If you have multiple constraints, you can have multiple functions f_i(x, y, ...), each associated with its own multiplier \lambda_i. From here on, the necessary conditions for finding solution are exactly the same. So let's consider your kinetic and potential terms.

\mathcal{L} = \frac{1}{2}m\dot{x}^2 + \frac{1}{2}m\dot{y}^2 - mg~sin(x) - \lambda \left(y - sin(x)\right)

\frac{\partial \mathcal{L}}{\partial x} - \frac{d}{dt}\frac{\partial \mathcal{L}}{\partial \dot{x}} = -mg~cos(x) + \lambda~cos(x) - m\ddot{x} = 0
\frac{\partial \mathcal{L}}{\partial y} - \frac{d}{dt}\frac{\partial \mathcal{L}}{\partial \dot{y}} = - \lambda y - m\ddot{y} = 0

Or if we rearrange it into a bit more sightly form, we have the equations of motion.

m\ddot{x} = (\lambda - mg)cos(x)
m\ddot{y} = -\lambda

Here, it's pretty clear why multiplier \lambda works as a constraint force in the EoM. The neat thing about it is that even if you are using generalized coordinates, where trying to think about generalized forces might be a bit tricky, \lambda will continue to work as a generalized constraint force without you having to do any extra work.

Finally, if you solve the above keeping the constraint equation in mind, you should get exactly the same motion you'd get if you solved the problem using the substitution method.

 

[LFCFAN]

You can solve this particular constrained problem by substitution y -> sin(x), yes. However, that's not the general way of working with constrained motion. Substitution is not always trivial. Instead, one may define the equation of constraint.

f(x, y) = y - sin(x) = 0

In general, constraint can be any constant function. In this case, y - sin(x) is the obvious choice.

With constraints included, your Lagrangian picks up an extra parameter - Undetermined Lagrange Multiplier. It is customary for undetermined multiplier to be denoted as \lambda.

\mathcal{L}(x, y, \lambda) = T - V - \lambda f(x)

If you have multiple constraints, you can have multiple functions f_i(x, y, ...), each associated with its own multiplier \lambda_i. From here on, the necessary conditions for finding solution are exactly the same.

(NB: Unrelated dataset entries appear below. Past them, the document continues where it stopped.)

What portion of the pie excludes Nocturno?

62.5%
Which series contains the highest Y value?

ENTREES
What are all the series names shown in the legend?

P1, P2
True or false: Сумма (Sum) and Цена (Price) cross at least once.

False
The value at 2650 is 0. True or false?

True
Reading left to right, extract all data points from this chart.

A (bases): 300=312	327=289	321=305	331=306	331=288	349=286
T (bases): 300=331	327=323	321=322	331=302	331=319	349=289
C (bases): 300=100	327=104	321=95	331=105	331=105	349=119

So let's consider your kinetic and potential terms.

\mathcal{L} = \frac{1}{2}m\dot{x}^2 + \frac{1}{2}m\dot{y}^2 - mg~sin(x) - \lambda \left(y - sin(x)\right)

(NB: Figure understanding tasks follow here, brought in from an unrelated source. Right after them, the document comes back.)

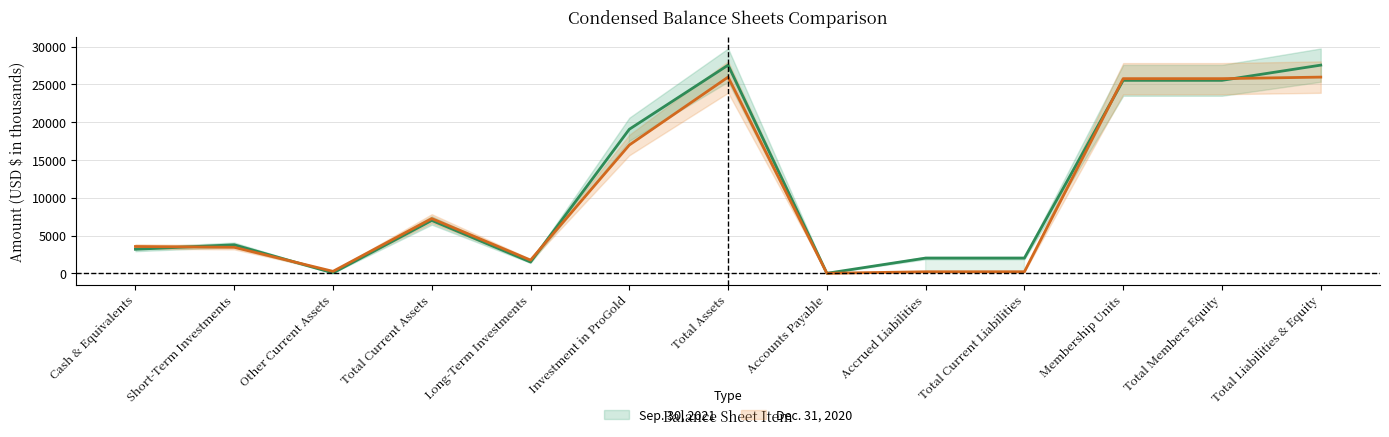

How many positive values does the Sep. 30, 2021 series have?

12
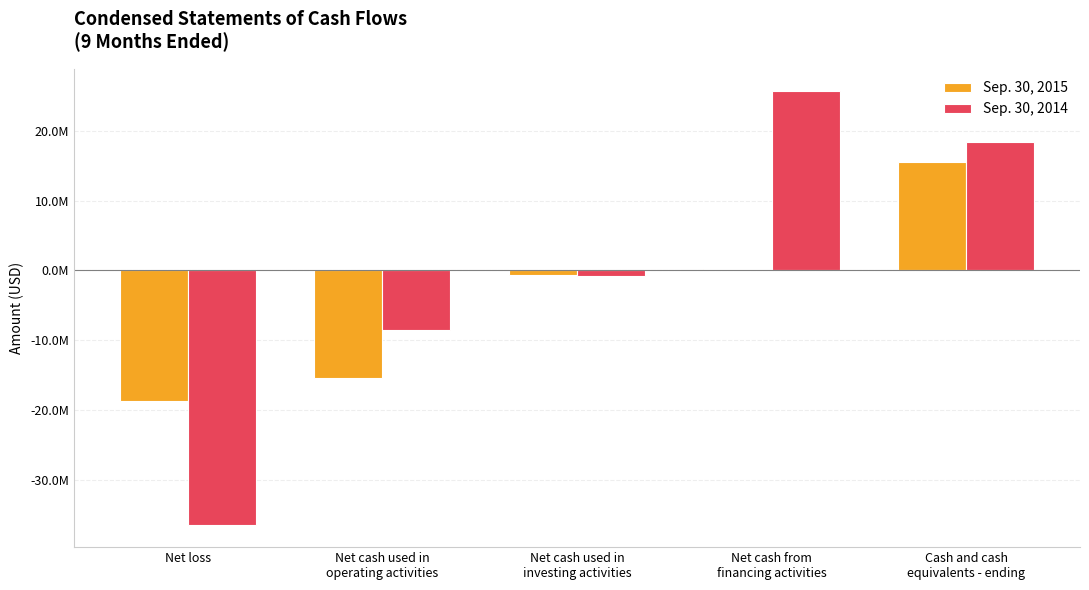

Reading right to left, transcribe all the data shown in this chart.

Sep. 30, 2015: Cash and cash
equivalents - ending=15510189	Net cash from
financing activities=208298	Net cash used in
investing activities=-732634	Net cash used in
operating activities=-15460067	Net loss=-18677522
Sep. 30, 2014: Cash and cash
equivalents - ending=18420480	Net cash from
financing activities=25773170	Net cash used in
investing activities=-815500	Net cash used in
operating activities=-8490970	Net loss=-36579100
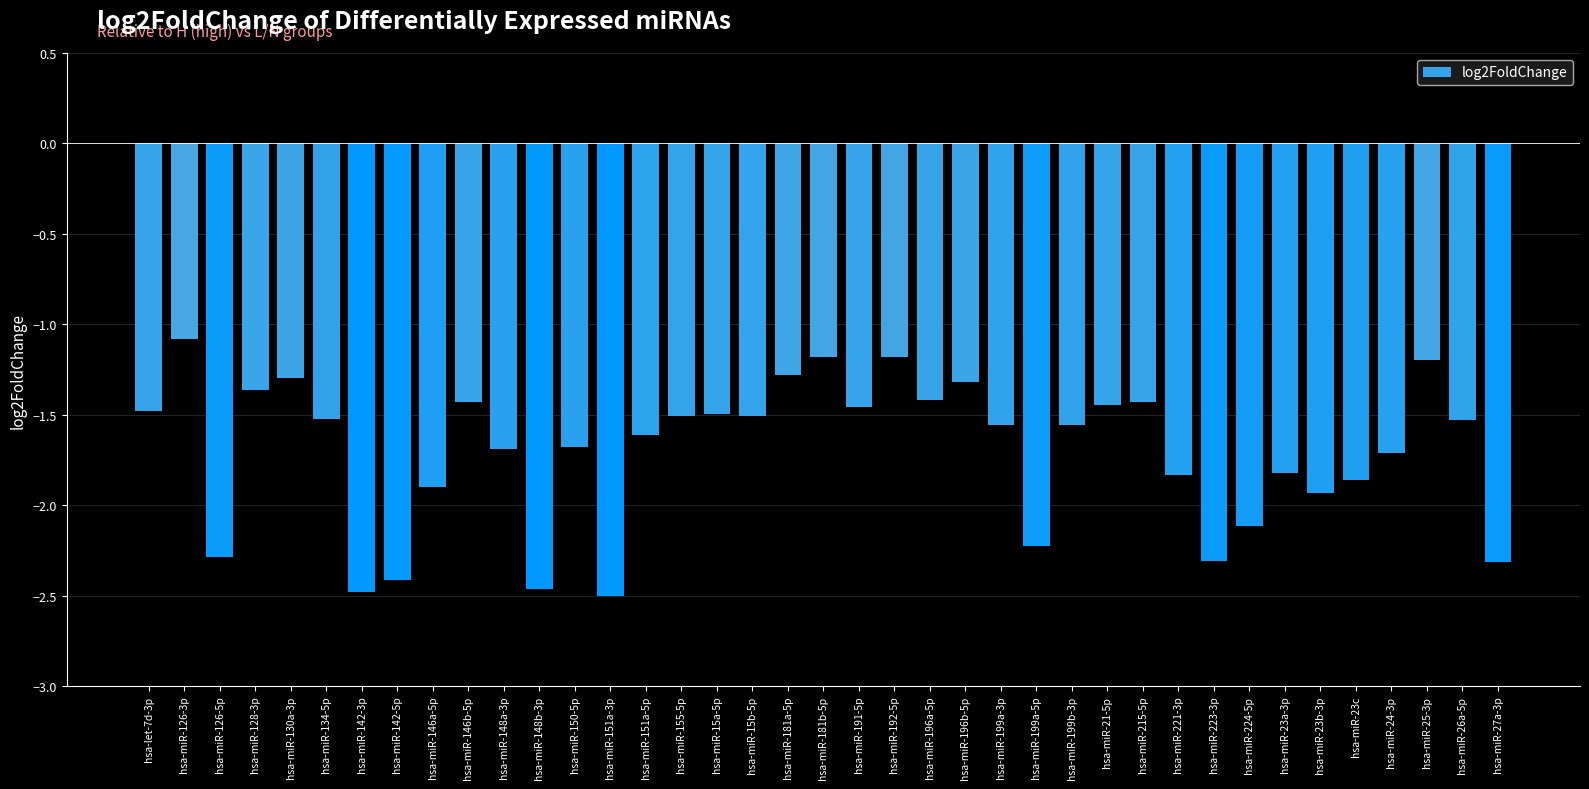

The value at hsa-miR-196b-5p is -2.1. True or false?

False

\frac{\partial \mathcal{L}}{\partial x} - \frac{d}{dt}\frac{\partial \mathcal{L}}{\partial \dot{x}} = -mg~cos(x) + \lambda~cos(x) - m\ddot{x} = 0
\frac{\partial \mathcal{L}}{\partial y} - \frac{d}{dt}\frac{\partial \mathcal{L}}{\partial \dot{y}} = - \lambda y - m\ddot{y} = 0

Or if we rearrange it into a bit more sightly form, we have the equations of motion.

m\ddot{x} = (\lambda - mg)cos(x)
m\ddot{y} = -\lambda

Here, it's pretty clear why multiplier \lambda works as a constraint force in the EoM. The neat thing about it is that even if you are using generalized coordinates, where trying to think about generalized forces might be a bit tricky, \lambda will continue to work as a generalized constraint force without you having to do any extra work.

Finally, if you solve the above keeping the constraint equation in mind, you should get exactly the same motion you'd get if you solved the problem using the substitution method.

Thanks a lot man.

But what I've done is correct, right? Literally can go on to find equations of motion with my lagrangian?

 

[dipole]

No you should not just substitute a constraint into your Lagrangian. Look again at how the Euler-Lagrange equations were derived, they were derived under the assuming that x,y,\dot{x},\dot{y} are independent .

Sometimes what you have done will work, but that's just an accident. In general it's incorrect and there's no guarantee the resulting equations of motion will be correct. What you should do, is either use the method of Lagrange multiplies like described above, or write down the Lagrangian without worrying about the constraint, and then apply it once you have the equations of motion.